Whether amateur or best seller list author, any writer will tell you, I simple need to write. I need to grab my pen and paper, laptop, pretty journal or recycled scraps and get the words out. Proper words, inappropriate words, lyrical poems, structured essays, personal narratives or the news of the day, writing cleans away the clutter, the monkey mind and exposes your Self, your creative, essential Self. Writing meditation puts into action the process of becoming mindful through words.

“I believe that reading and writing are the most nourishing forms of meditation anyone has so far found. By reading the writings of the most interesting minds in history, we meditate with our own minds and theirs as well. This to me is a miracle.”

~Kurt Vonnegut, Palm Sunday: An Autobiographical Collage

This reminds me of the Niyama Svadhyaya, or study. The study of great minds, and the lives of sages & saints, the study of nature and of ancient history and the repetition of mantra.

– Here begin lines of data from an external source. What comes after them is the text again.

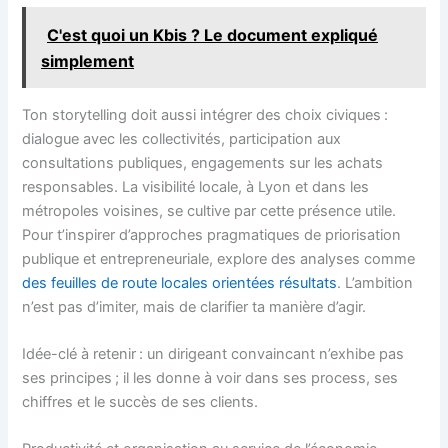
C'est quoi un Kbis ? Le document expliqué
simplement
Ton storytelling doit aussi intégrer des choix civiques :
dialogue avec les collectivités, participation aux
consultations publiques, engagements sur les achats
responsables. La visibilité locale, à Lyon et dans les
métropoles voisines, se cultive par cette présence utile.
Pour t’inspirer d’approches pragmatiques de priorisation
publique et entrepreneuriale, explore des analyses comme
des feuilles de route locales orientées résultats
. L’ambition
n’est pas d’imiter, mais de clarifier ta manière d’agir.
Idée-clé à retenir : un dirigeant convaincant n’exhibe pas
ses principes ; il les donne à voir dans ses process, ses
chiffres et le succès de ses clients.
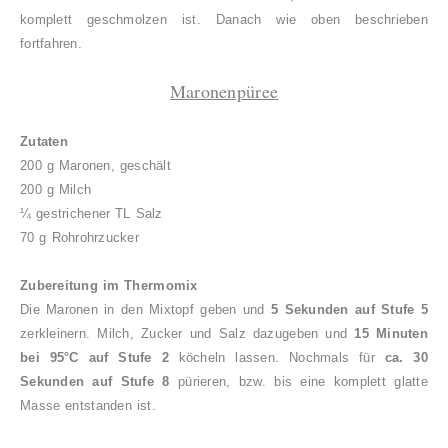
komplett geschmolzen ist. Danach wie oben beschrieben
fortfahren.
Maronenpüree
Zutaten
200 g Maronen, geschält
200 g Milch
¼ gestrichener TL Salz
70 g Rohrohrzucker
Zubereitung im Thermomix
Die Maronen in den Mixtopf geben und
5 Sekunden auf Stufe 5
zerkleinern. Milch, Zucker und Salz dazugeben und
15 Minuten
bei 95°C auf Stufe 2
köcheln lassen. Nochmals für
ca. 30
Sekunden auf Stufe 8
pürieren, bzw. bis eine komplett glatte
Masse entstanden ist.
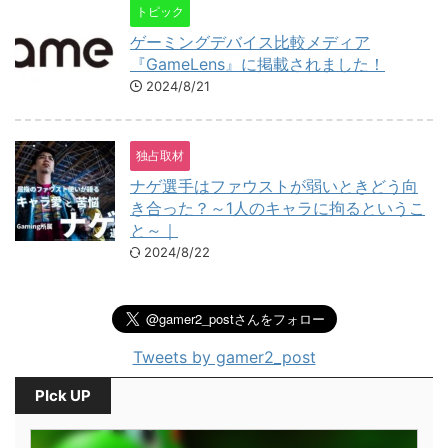
トピック
ゲーミングデバイス比較メディア
『GameLens』に掲載されました！
2024/8/21
独占取材
ナゲ選手はファウストが弱いときどう向
き合った？～1人のキャラに拘るというこ
と～｜
2024/8/22
Tweets by gamer2_post
PIck UP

This Niyama recognizes that a mind focused on any object will penetrate it to find deeper levels of understanding. Our education attains depth as well as breadth and repetitive study also strengthens the ability of the mind to meditate. The purpose of writing meditation is to direct our subconscious mind to effortlessly change our behavior.

What the writing meditation does is reprogram our subconscious in a way that seems to be much more effective than simply reading, hearing, or reciting the words.

Writing meditation benefits us by:

Improving relationships

Healing the wounds from the past

Helping overcome shyness

Boosting self-confidence

Dealing with anger issues

Enhancing overall spiritual growth

And even helping to sleep better at night

The intention brought to the writing creates the conditions where insights can arise as you uncover hidden obstacles and unwind your judging mind into greater warmth, spaciousness and acceptance of your writing and your experience. Meditation is the natural, easy and unbroken flow of attention toward the chosen object.

Whether that object is your walking steps, your breath, your food or your written words, practicing Active Meditation can be peaceful, clear and liberating.